The word ‘espresso’ is Italian; it refers to a type of coffee.
In English, ‘espresso’ translates as ‘expressed’. However, the word ‘espresso’ is a commonly used and accepted word in the English language, used to refer to espresso coffee.
Espresso was invented in 1903 by Luigi Bezzera, the owner of a manufacturing business. Mr. Bezzera longed to find a way to brew coffee much faster. Wasting some time after work one day, he added pressure to the coffee brewing process, reducing brewing time. The machine that he later introduced was termed the “Fast Coffee Machine”, which is where the word “espresso” comes from…espresso means “fast” in Italian! Not only did his machine reduce brewing time, it made a better cup of coffee. The quick brewing time allowed the best qualities of the bean to be extracted, avoiding some of the unfavorable qualities associated with over-extraction. Luigi Bezzera was not at all successful in marketing the machine, and he had no money.

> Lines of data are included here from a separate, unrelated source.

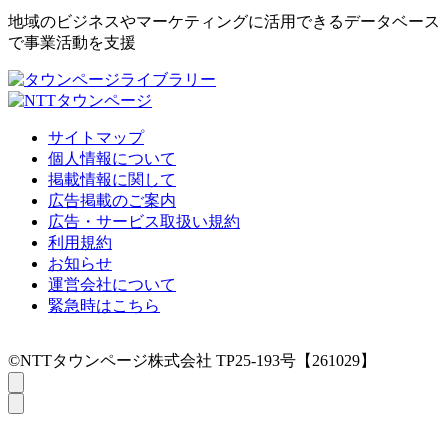
地域のビジネスやマーケティングに活用できるデータベース
で事業活動を支援
サイトマップ
個人情報について
掲載情報に関して
広告掲載のご案内
広告・サービス取扱い規約
利用規約
お知らせ
運営会社について
緊急時はこちら
©NTTタウンページ株式会社 TP25-193号【261029】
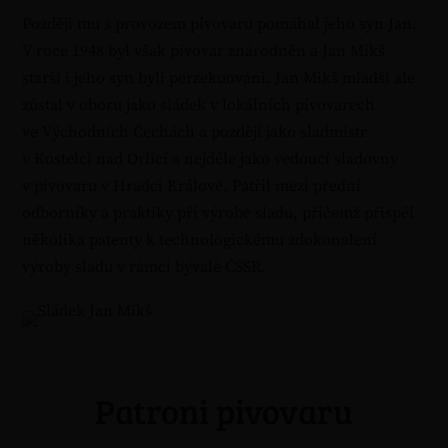
Později mu s provozem pivovaru pomáhal jeho syn Jan.
V roce 1948 byl však pivovar znárodněn a Jan Mikš
starší i jeho syn byli perzekuováni. Jan Mikš mladší ale
zůstal v oboru jako sládek v lokálních pivovarech
ve Východních Čechách a později jako sladmistr
v Kostelci nad Orlicí a nejdéle jako vedoucí sladovny
v pivovaru v Hradci Králové. Patřil mezi přední
odborníky a praktiky při výrobě sladu, přičemž přispěl
několika patenty k technologickému zdokonalení
výroby sladu v rámci bývalé ČSSR.
Patroni pivovaru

Desidero Pavoni bought the rights to the espresso machine patent in 1905 and successfully introduced espresso to the Italian market. Photographs from the turn of the century depict Italian Klosks serving “CAFE ESPRESSO – LA PAVONI”. This was a very common site in Italy. Desidero Pavoni changed the way Italians drink coffee.
Since 1905, there has been a constant expansion of the coffee market for espresso based drinks.
Coffee beans and espresso beans are slightly different. The espresso bean is a blend of several types of coffee beans from different countries around the world. The beans are roasted until they are dark and oily-looking. The two main differences between coffee and espresso are the fineness of the grind and the brewing time. The brewing time for espresso is much shorter, made possible by espresso machines that generate up to 15 atmospheres of pressure to force hot water through the ground coffee.
When the espresso is placed into a small filtered basket, it is tightly packed with about 40lbs of pressure. Coffee is loose grinds and not packed at all. When the espresso liquid comes out, it is a dark brown color and slightly thick liquid with a small amount of crema on top. ( Crema is a foam similar to that found on beer.) Also, there are many factors in making the perfect shot of espresso. As mentioned above, the temperature and pressure of the water, the fineness of the ground coffee, and how tightly it is packed into the filter basket are just a few.
Espresso is the fastest growing method of making coffee. All the other methods involve a ‘natural’ form of infusion, and for a small cost, you can have a system that will make acceptable coffee…and quickly. High quality espresso is more expensive to make because extracting the greatest amount of flavour from the bean requires a high level of pressure.
Barista: The person who operates the machinery and makes drinks.
Espresso Potential: A measure of the perfection of an espresso.
La Macinadosatore: The grind and dose.
Latte Art: Technique performed to create a smooth and sweet milk that can be poured into heart and flower patterns.
Mano: The skilled hand of the barista.
Macinazione: The correct grinding of a coffee blend.
Miscela: The coffee blend.
Macchina: The espresso machine.
Porta-filter: The entire assembly of the handle, the basket, and the spouts. The porta-filter is always made of metal.
Steam Wand: Used to heat and froth milk.
Tray: Used to catch excess water, to pour out drinks, etc. It should empty into a drain.